== INSTRUCCIÓN A ==
Enumera todas las personas mencionadas por su nombre en el fragmento de texto que aparece abajo.
══ FRAGMENTO DE TEXTO ══
Cerrar los ojos, descansar de lo sensible, retirarse de esta incesante precipitación que nos rodea. Retirarse, dormir, pasar al corazón en reposo del mundo. Si el sueño es imprescindible, incluso con los ojos abiertos –lo que llamamos distracción, cansancio, duermevela-, es porque la sombra, casi como nuestro hueso, es necesaria para la carne de todo percibir. Tomar distancias es imprescindible para captar la distancia desde la que se forma el día. Lo sensible viene de la noche y el hombre, para comprender, debe imitar esa metamorfosis. De ahí que asociemos los problemas de insomnio con dificultades con la noche del día, con la tiniebla que es útero de la luz. Al mismo tiempo, si es posible estar quieto y no sentirse prisionero, si es posible retirarse y pensar el mundo desde lejos, es porque el corazón de lo exterior es lo interior. No es extraño por esto que los hombres que no tienen buena relación con la humildad de las sombras acaben fallando en la vida pública. En todo contemplador –es el caso de
Simone Weil, de
Jünger- cabe un hombre de acción, pero lo contrario no es cierto.
“No se harta el ojo de ver, ni la oreja de oír”, dice Kempis en
Imitación de Cristo. Hay que dejar de ver para ver, es necesario dejar de oír para oír. El retiro, el secreto de un retiro es imprescindible para ser fieles a lo sensible. El negro de la pupila significa solamente que nadie, ni el individuo ni ninguna sociedad, pueden
ver el ojo desde el cual se mira. Hay un principio de ceguera que permite la visión, un principio de incertidumbre que permite las certezas. Un silencio que permite el lenguaje, una noche anterior al día.
═══
══ MATERIAL PROPORCIONADO ══
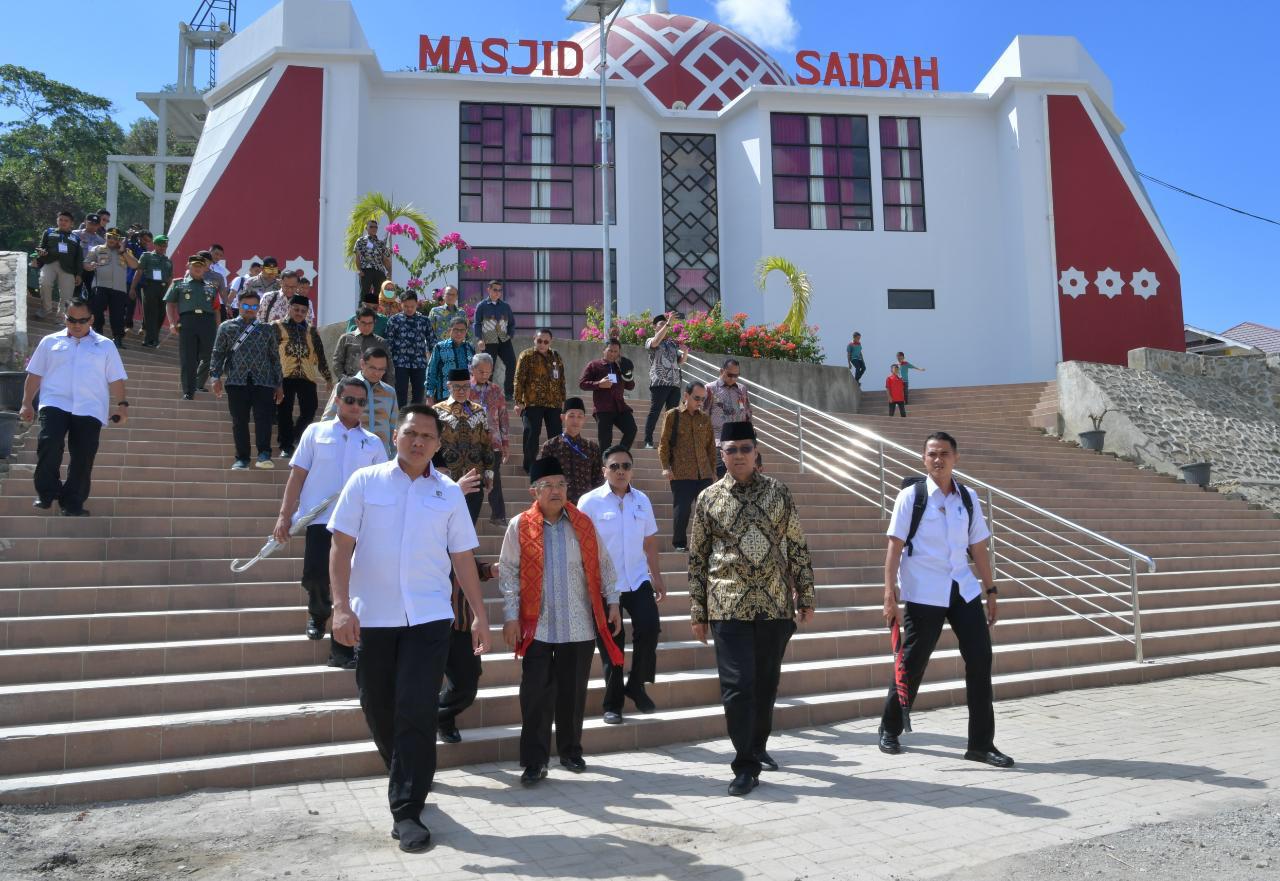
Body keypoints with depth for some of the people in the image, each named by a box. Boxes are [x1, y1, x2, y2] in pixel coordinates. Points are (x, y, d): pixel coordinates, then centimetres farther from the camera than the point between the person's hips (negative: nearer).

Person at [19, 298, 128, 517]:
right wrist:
═══
== INSTRUCCIÓN B ==
Transcribe las líneas de las filas anteriores como una lista JSON de cadenas, una cadena por línea, omitiendo las líneas en blanco y dejando fuera la imagen.

== RESPUESTA A ==
Simone Weil, Jünger y Kempis.

== RESPUESTA B ==
[
  "Body keypoints with depth for some of the people in the image, each named by a box. Boxes are [x1, y1, x2, y2] in pixel coordinates. Points are (x, y, d): pixel coordinates, then centimetres farther from the camera than the point between the person's hips (negative: nearer).",
  "Person at [19, 298, 128, 517]:",
  "right wrist:"
]